* **Given text**:
══════
No, this is unique to that part.
Most drivers will draw down the charge of the output capacitor if the duty cycle is very low.
The MIC4102 will also pull the capacitor down if the LS pin is wrong.
 
Thread starter #5
Hmm, so how to know when to disable LO (override the duty) without knowing which way current is flowing through the inductor?

I can turn LI off so that LO is just a diode but it's knowing when to do it. I have a large super cap on the output and sticking that through the lower FET will blow it.

Screenshot_2018-12-17_17-25-50.png
 
Thread starter #6
After reading up I've learned I can calculate the min duty based on the inductor ripple value.

You can see my original circuit below. It's similar to the ones above but without the floating high driver (instead I'm using a 18V boost output).

If I were to stick with this would the 18V always be enough to saturate the FET? I'm thinking what'll actually happen is the loop through L50 & output will make the drive too slow.


Screenshot_2018-12-17_18-08-09.png
 

ronsimpson

Well-Known Member
Most Helpful Member
#7
The tc4427 is designed to drive two MOSFETs with their Source connected to ground. It is not to drive a top side transistor.
Also there is no logic to stop having both transistors turned on at the same time.
------
After reading up I've learned I can calculate the min duty based on the inductor ripple value.
If you measure the 100 volt supply then multiply by duty cycle you get a voltage. Measure the capacitors voltage. If the capacitor voltage is much high then the 100 * ds then you have this problem. (probably only happens at start up and if the capacitor has no load to pull it down)
══════
* **Excerpted data**:
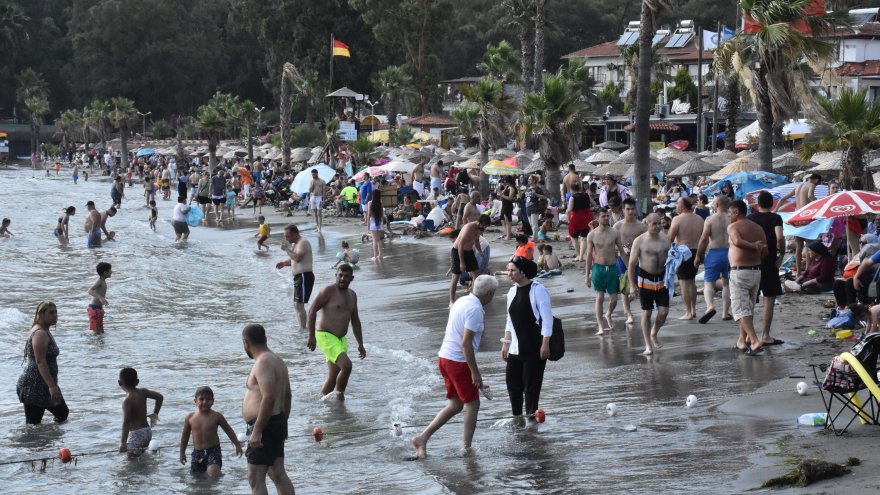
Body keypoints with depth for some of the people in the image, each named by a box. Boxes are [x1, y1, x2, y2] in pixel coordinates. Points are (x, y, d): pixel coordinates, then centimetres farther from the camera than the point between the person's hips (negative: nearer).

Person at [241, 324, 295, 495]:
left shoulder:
══════
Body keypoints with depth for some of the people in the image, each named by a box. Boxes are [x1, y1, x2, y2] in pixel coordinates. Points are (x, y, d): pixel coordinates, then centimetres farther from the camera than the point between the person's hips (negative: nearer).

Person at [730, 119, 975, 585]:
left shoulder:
══════
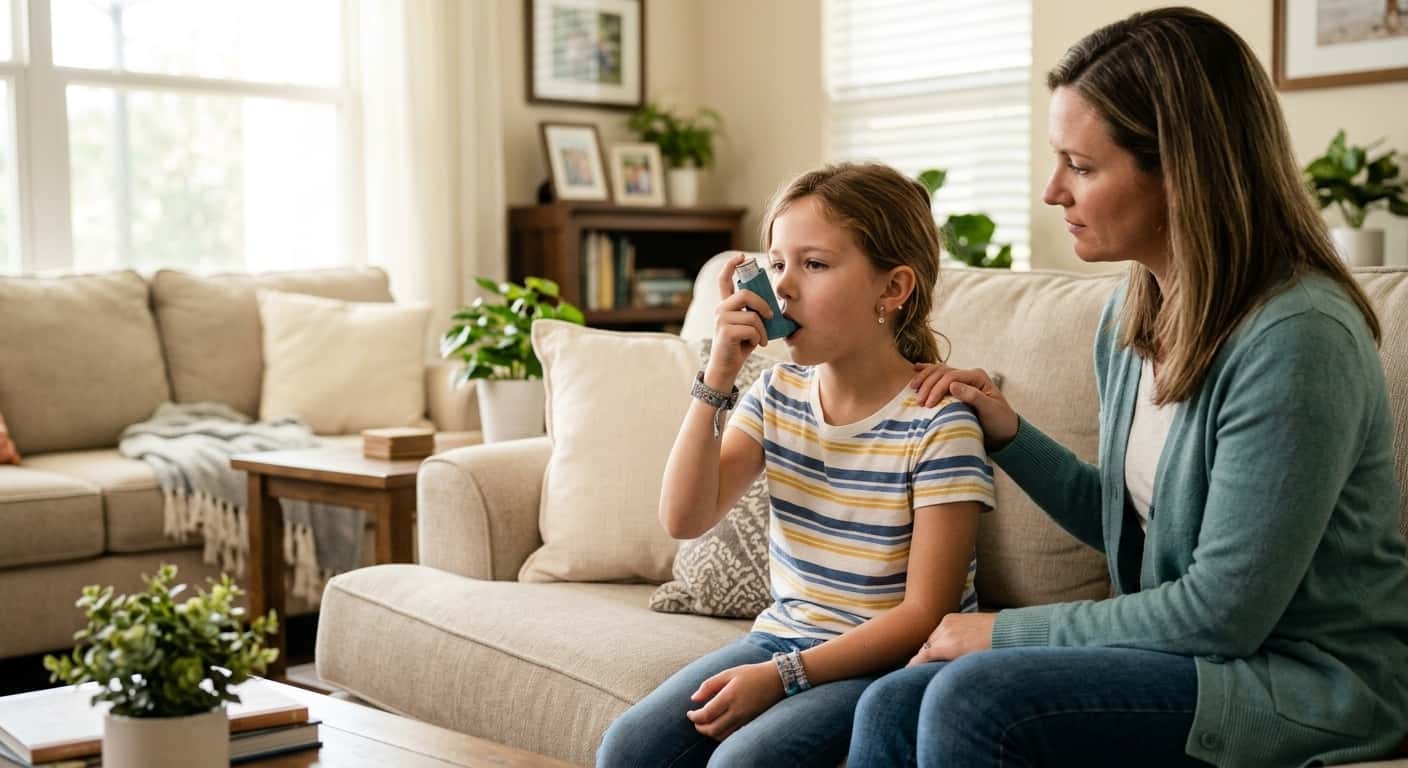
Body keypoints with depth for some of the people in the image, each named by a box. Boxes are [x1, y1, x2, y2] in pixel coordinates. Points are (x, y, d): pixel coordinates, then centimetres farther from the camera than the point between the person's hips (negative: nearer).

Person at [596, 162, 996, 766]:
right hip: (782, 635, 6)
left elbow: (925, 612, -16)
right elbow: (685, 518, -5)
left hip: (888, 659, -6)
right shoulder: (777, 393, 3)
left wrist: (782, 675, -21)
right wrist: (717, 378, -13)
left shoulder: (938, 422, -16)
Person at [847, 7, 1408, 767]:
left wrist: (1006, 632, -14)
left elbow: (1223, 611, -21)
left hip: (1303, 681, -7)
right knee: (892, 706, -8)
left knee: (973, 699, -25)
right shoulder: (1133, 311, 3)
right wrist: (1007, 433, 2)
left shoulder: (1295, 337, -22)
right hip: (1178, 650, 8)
══════
* **Your tasks**:
a. Copy the part of the MOSFET driver thread that begins at the words "You can see" and ends after the words "drive too slow.".
b. Answer these questions from the MOSFET driver thread, one per line:
(i) What does the MIC4102 do if the LS pin is wrong?
(ii) What is the thread starter using instead of a floating high driver?
(iii) What is the tc4427 designed to drive?
c. Write the next part of the MOSFET driver thread, picking up after its final sentence.

* **Answers for the tasks**:
a.
You can see my original circuit below. It's similar to the ones above but without the floating high driver (instead I'm using a 18V boost output).

If I were to stick with this would the 18V always be enough to saturate the FET? I'm thinking what'll actually happen is the loop through L50 & output will make the drive too slow.

b.
(i) It pulls the capacitor down.
(ii) An 18V boost output.
(iii) Two MOSFETs with their Source connected to ground.

c.
 
Thread starter #11
So back to square one,

When a buck transitions to DCM mode potentially current can flow from the output through the sync FET, therefore the FET must turn into an ideal diode, or be turned off until CCM restarts.

I haven't found a controller smart enough to do this, they all seem to assume the load has no real capacitance. The MIC4605 is one I've been using and which doesn't. Previously I was controlling the workflow in software where I could enable the lower FET by duty cycle, but now it's under MCU control. Unless I can find a 100v rated controller which offers this function would you agree I'd be better off with a single floating high side driver and an independent comparator style controller for the lower FET?

If I were to use a comparator is there such a device that will work with negative input being ground? Devices like the LM319 I read require about 2v above/below the rails to work correctly which also means I need a reference. Finally, if in this application I'm potentially switching 100v, and I'm detecting let's say 0.1v above ground, invariable I'll have to protect the input (resistor/zener)?

As you can tell I'm all over the place wondering how best to resolve it. :)
 

ChrisP58

Well-Known Member
#12
I know that your input voltage is 100, but what is your capacitor voltage? Yes, it will start at zero, and at low voltage is where synchronous rectification is a big advantage, but after you get up past 8-10 volts output the advantage starts to shrink.

Is the difficulty of achieving synchronous rectification worth the effort? What is the charge current and what would the losses in the freewheeling diode be if you go with a conventional low side rectifier?
 
Thread starter #13
It's 5.25v max and current is fairly limited. Not long after posting I learned comparators can have rail-to-rail input (I knew it expected for output).

My understanding is once the lower FET becomes an ideal diode it covers all cases, you don't need an inverted+deadtime pwm source to drive it. The only consideration I can think off is comparator switch time which probably won't be as quick.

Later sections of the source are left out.